The National Defense Authorization Act of 2017 is primarily addressed to Department of Defense programs but also includes spending provisions for the Department of Homeland Security, the Department of Energy, and joint departmental programs.
The NDAA authorizes a total of $619 billion for defense discretionary spending, $3.2 billion above President Obama’s budget request.
The legislation enhances information sharing and coordination of military training conducted on U.S. borders between the Department of Defense and the Department of Homeland Security in order to support military readiness, increase situational awareness of the border by civilian law enforcement, and improve the effectiveness of drug interdiction and border security operations.
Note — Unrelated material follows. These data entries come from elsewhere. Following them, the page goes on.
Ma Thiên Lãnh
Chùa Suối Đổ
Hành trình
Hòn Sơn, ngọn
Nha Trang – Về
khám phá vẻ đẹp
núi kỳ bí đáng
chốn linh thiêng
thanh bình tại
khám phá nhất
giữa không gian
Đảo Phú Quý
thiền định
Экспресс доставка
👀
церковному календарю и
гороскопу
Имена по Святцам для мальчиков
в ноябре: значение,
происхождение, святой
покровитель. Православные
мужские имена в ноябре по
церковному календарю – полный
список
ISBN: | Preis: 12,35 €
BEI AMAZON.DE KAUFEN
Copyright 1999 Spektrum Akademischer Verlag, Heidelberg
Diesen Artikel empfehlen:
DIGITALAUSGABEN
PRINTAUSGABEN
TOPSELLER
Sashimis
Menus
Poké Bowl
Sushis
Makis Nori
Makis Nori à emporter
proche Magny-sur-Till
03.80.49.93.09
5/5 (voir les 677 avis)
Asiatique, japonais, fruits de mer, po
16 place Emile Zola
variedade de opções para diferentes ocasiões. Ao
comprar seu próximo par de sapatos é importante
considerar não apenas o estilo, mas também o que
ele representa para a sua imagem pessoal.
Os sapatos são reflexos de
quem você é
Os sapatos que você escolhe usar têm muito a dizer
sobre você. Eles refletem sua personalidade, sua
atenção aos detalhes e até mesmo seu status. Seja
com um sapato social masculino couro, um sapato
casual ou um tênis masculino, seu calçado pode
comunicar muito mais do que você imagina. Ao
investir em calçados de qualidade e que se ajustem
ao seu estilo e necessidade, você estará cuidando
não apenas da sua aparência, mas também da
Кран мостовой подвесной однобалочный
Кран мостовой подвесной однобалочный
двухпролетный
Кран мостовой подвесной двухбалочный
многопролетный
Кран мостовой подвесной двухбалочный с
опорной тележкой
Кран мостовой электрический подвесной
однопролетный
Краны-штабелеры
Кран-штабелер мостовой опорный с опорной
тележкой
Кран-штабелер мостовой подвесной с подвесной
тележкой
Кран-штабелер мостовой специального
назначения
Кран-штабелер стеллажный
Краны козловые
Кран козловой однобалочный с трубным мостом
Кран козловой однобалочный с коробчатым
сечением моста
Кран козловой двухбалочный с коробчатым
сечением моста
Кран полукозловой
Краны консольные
It also authorizes the creation of Department of Homeland Security Joint Task Forces to enhance situational awareness of threats and trends concerning illicit trafficking and to more effectively conduct joint operations to secure the land and maritime borders of the United States.
In connection with these provisions, the legislation requires the Secretary of Homeland Security to develop metrics to measure the effectiveness of security along the border.
Secretary of Homeland Security Jeh Johnson noted that the NDAA includes provisions to codify components of DHS’s Joint Task Forces for border and maritime security, an initiative launched in 2014.
“As part of our Unity of Effort initiative, we have brought a more centralized approach to budget making, acquisitions, hiring and the realignment of a number of headquarters functions,” said Johnson. “The centerpiece of this effort has been the Joint Task Forces we stood up in 2014. I am pleased that the president and Congress have endorsed and codified in to law this approach.”
Those DHS joint structures were modeled on the combatant command structure in the Defense Department. “These Joint Task Forces are comprised of the U.S. Coast Guard, U.S. Immigration and Customs Enforcement, and U.S. Customs and Border Protection,” Johnson noted. “Unifying these components in their approach to border and maritime security has created a more operationally effective Department of Homeland Security. Joint duty must be the wave of the future for the Department of Homeland Security.”
The NDAA also authorized a DHS proposal for the creation of a new DHS Office of Strategy, Policy, and Plans headed by a presidentially-appointed, Senate-confirmed Under Secretary.